Entirely random, right off the top of my head...
- Nancy Pelosi - Good grief, woman, let it go...! Yeah, you've carved yourself out a cushy spot and god knows how many fund-raising emails claiming a triple match go out every day under your name, but, geez, you're 77 already and I would think you'd want to be home feeding your cats. You're not doing your party or your country any good by refusing to step aside. I'll give you one thing, your hair colorist knows his business.
- Tony Scaramucci - I read that Italian Americans are upset that he's bringing back a lot of Italian stereotypes. That may be, but the overwhelming stereotype that I see is the brash New Yorker who has teethed on the art of totally obnoxious bluster but would completely fall apart if he was handed a typical family's grocery shopping list. Take away the big mouth, the expensive suit, and the carefully coiffed hair, and there's nothing left.
- Chuck Schumer - Visually, a Scaramucci that's been to charm school. He tries to project wisdom and leadership but he's really an empty suit blindly following a party play book that was written in the fifties. As the senior face of the party, he's strictly meh.
- Hillary Clinton - Go away, Hillary, just go away! You're done. Forget your book. Take up raising orchids and see if you can figure out where Bill is and who he's boinking today.
- Reince Priebus - Welcome to Trump's dumpster! Waste Management picks up on Tuesdays.
- Steve Bannon - Double, double, toil and trouble. Fire burn and cauldron bubble. Appetizer suggestion: poached eye of newt (Gingrich, that is).
- Tom Perez - Ichabod Crane with a mustache. Are you kidding me? That's the best they could do?
- Mitch McConnell - Can you picture Mitch and Elaine Chao engaging in pillow talk? I suppose that's about the extent of things when you're born in 1942 and your wife was born in 1968. It'll probably be worse now that the repeal went down in flames. Refill your Cialis Rx , Mitch.
- Dean Heller - My Senator who evidently couldn't find his way out of the forest with a compass and a GPS. Dina and Jacky are comin' to getcha, Dean...!
- John McCain - All you need to know is that he was known as "McNasty" in high school. I sincerely hope his treatment is successful so that, given the gift of a near-death experience, he decides to try living as a human being for his brief remaining years.
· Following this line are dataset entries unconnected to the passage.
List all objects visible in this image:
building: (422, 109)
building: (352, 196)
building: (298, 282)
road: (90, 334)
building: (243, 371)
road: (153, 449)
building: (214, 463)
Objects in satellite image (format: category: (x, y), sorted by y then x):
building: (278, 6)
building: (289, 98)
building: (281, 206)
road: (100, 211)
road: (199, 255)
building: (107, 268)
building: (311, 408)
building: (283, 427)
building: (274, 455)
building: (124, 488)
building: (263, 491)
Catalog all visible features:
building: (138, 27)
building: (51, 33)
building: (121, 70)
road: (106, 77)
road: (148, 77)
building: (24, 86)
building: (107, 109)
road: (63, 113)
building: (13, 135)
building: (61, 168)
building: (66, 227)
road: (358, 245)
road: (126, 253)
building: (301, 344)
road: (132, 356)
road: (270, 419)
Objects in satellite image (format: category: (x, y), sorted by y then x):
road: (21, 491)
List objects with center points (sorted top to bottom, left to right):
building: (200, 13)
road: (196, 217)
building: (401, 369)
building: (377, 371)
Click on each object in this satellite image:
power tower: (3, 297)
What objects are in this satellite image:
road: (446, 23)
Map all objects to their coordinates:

- Barack Obama - A genuinely nice man who, for the most part, was a genuinely shitty President. Note to the Democratic Party: Stop with the emails asking me to endorse Obama's "legacy." I can't bring myself to endorse drone strikes, collateral damage, endless war, total domestic surveillance, and giving Wall Street criminals free passes to keep on sucking blood out of the peasants, and that's the short list.
- Bob Mueller - My jury is out on Bob but, whichever way things fall, I can't wait to see it.
- Donald Trump - What can I say that hasn't already been said? He's truly the "Ugly American" raised to the 10th power.
- Mike Pence - The mild-mannered exterior is so deceiving. If you could peek inside his head, what you would see is what you could only describe as a Hieronymus Bosch painting. His boss is horrible and stupid. Mike is horrible and has at least two brain cells to rub together. Be very afraid!
There's more but it will have to wait for another day.